Dissociação x Catatonia: convergências e distinções
Critério | Dissociação | Catatonia |
Gatilho | Trauma, estresse psicológico | Medo extremo, transtornos mentais |
Sintomas | Despersonalização, amnésia, fuga psicogênica | Estupor, rigidez, mutismo, negativismo |
Durabilidade do quadro | Transitória ou crônica | Pode evoluir rapidamente ou persistir sem tratamento |
Abordagem terapêutica | Psicoterapia, EMDR, estabilização emocional | Benzodiazepínicos, ECT |
Consciência do estado | Parcial ou ausente | Ausência marcada |
📚 Revisão crítica da literatura
Diversos estudos brasileiros abordam a resposta de congelamento na violência sexual, mas raramente distinguem entre dissociação e catatonia:
- Cavalcanti (2023) explora as consequências psíquicas do estupro, tratando o bloqueio como mecanismo dissociativo, sem aprofundar nos aspectos neuromotores.
- Medeiros et al. (2021) descrevem o congelamento como defesa psíquica, aproximando-se da lógica catatônica, mas sem nomeá-la clinicamente.
- Ferreira et al. (2023) identificam recorrência do silêncio e imobilidade como resposta aguda ao trauma sexual.

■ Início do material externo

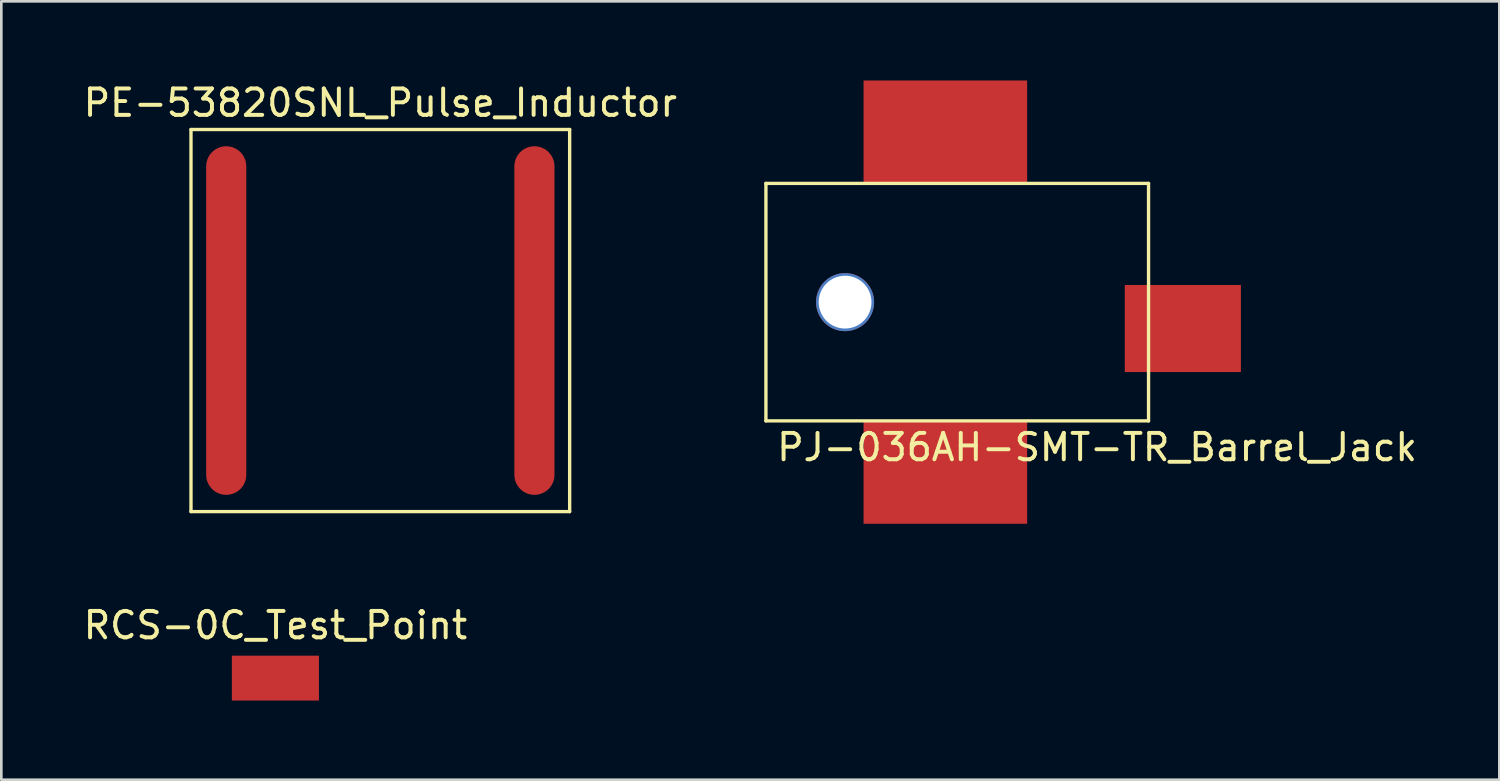
<source format=kicad_pcb>
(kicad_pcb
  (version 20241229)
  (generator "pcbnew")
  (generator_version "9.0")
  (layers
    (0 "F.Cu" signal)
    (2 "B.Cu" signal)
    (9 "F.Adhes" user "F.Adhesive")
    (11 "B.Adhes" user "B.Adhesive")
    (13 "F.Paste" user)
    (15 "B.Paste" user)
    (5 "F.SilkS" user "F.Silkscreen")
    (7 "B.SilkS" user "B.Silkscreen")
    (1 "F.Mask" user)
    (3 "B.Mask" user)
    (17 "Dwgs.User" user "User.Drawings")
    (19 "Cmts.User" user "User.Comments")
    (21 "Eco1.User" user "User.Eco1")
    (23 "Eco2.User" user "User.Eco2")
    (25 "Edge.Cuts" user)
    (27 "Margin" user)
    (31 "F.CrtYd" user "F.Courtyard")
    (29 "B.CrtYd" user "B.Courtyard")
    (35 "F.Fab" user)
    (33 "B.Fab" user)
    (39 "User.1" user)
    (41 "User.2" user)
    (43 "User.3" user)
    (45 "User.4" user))
  (footprint "PE-53820SNL_Pulse_Inductor"
    (layer "F.Cu")
    (at 11.363 9.098)
    (property "Reference" "PE-53820SNL_Pulse_Inductor" (at 0 -8.25 0) (layer "F.SilkS") (effects (font (size 1 1) (thickness 0.15))))
    (attr through_hole)
    (fp_line (start -7.175 -7.24) (end 7.175 -7.24) (stroke (width 0.127) (type solid)) (layer "F.SilkS"))
    (fp_line (start -7.175 7.24) (end -7.175 -7.24) (stroke (width 0.127) (type solid)) (layer "F.SilkS"))
    (fp_line (start 7.175 -7.24) (end 7.175 7.24) (stroke (width 0.127) (type solid)) (layer "F.SilkS"))
    (fp_line (start 7.175 7.24) (end -7.175 7.24) (stroke (width 0.127) (type solid)) (layer "F.SilkS"))
    (pad "1" smd oval (at -5.84 0) (size 1.52 13.21) (layers "F.Cu" "F.Mask" "F.Paste"))
    (pad "2" smd oval (at 5.84 0) (size 1.52 13.21) (layers "F.Cu" "F.Mask" "F.Paste")))
  (footprint "PJ-036AH-SMT-TR_Barrel_Jack"
    (layer "F.Cu")
    (at 25.976 8.4)
    (property "Reference" "PJ-036AH-SMT-TR_Barrel_Jack" (at 12.55 5.5 0) (layer "F.SilkS") (effects (font (size 1 1) (thickness 0.15))))
    (attr through_hole)
    (fp_line (start 0 -4.5) (end 0 4.5) (stroke (width 0.127) (type solid)) (layer "F.SilkS"))
    (fp_line (start 0 4.5) (end 14.5 4.5) (stroke (width 0.127) (type solid)) (layer "F.SilkS"))
    (fp_line (start 14.5 -4.5) (end 0 -4.5) (stroke (width 0.127) (type solid)) (layer "F.SilkS"))
    (fp_line (start 14.5 4.5) (end 14.5 -4.5) (stroke (width 0.127) (type solid)) (layer "F.SilkS"))
    (pad "" thru_hole circle (at 3 0) (size 2.2 2.2) (drill 2) (layers "*.Cu" "*.Mask"))
    (pad "1" smd rect (at 15.8 1) (size 4.4 3.3) (layers "F.Cu" "F.Mask" "F.Paste"))
    (pad "2" smd rect (at 6.8 -6.45) (size 6.2 3.9) (layers "F.Cu" "F.Mask" "F.Paste"))
    (pad "3" smd rect (at 6.8 6.45) (size 6.2 3.9) (layers "F.Cu" "F.Mask" "F.Paste")))
  (footprint "RCS-0C_Test_Point"
    (layer "F.Cu")
    (at 7.387 22.648)
    (property "Reference" "RCS-0C_Test_Point" (at 0 -2 0) (layer "F.SilkS") (effects (font (size 1 1) (thickness 0.15))))
    (attr through_hole)
    (pad "1" smd rect (at 0 0) (size 3.3 1.7) (layers "F.Cu" "F.Mask" "F.Paste")))
  (gr_rect
    (start -3 -3)
    (end 53.77 26.498)
    (stroke (width 0.1) (type default))
    (fill no)
    (layer "Edge.Cuts")))
</source>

- Marques & Oliveira (2024), em abordagem TCC, descrevem sintomas motores compatíveis com estados de estupor não reconhecidos como catatônicos.
- Fink & Shorter (2018) propõem que a catatonia não é apenas expressão de transtornos mentais graves, mas uma resposta primitiva de desligamento diante do terror: “Fear-induced behavioral shutdown.”
Discussão
A imobilidade extrema pode ser vista como um espectro clínico, no qual se inscrevem tanto manifestações dissociativas quanto catatônicas. Ignorar essa possibilidade pode acarretar subdiagnóstico e intervenções inadequadas.
Reconsiderar o bloqueio como catatonia, quando há presença de sintomas motores persistentes, favorece tratamentos mais rápidos e eficazes, além de reconhecer o sofrimento psíquico em sua profundidade neuropsiquiátrica.
Do ponto de vista ético, essa distinção oferece suporte para evitar a revitimização: compreender que a ausência de reação não implica consentimento nem fragilidade moral, mas sim uma resposta involuntária ao terror absoluto.
✅ Conclusão
A proposta de distinguir entre dissociação e catatonia no contexto da violência sexual é mais do que um exercício teórico: é uma urgência clínica. Incorporar essa hipótese no campo da saúde mental brasileira pode melhorar o acolhimento, o tratamento e a escuta das vítimas — especialmente em casos de trauma grave e imobilidade comportamental.
Nota: “Agradeço ao Microsoft 365 Copilot pelo auxílio na elaboração deste artigo.”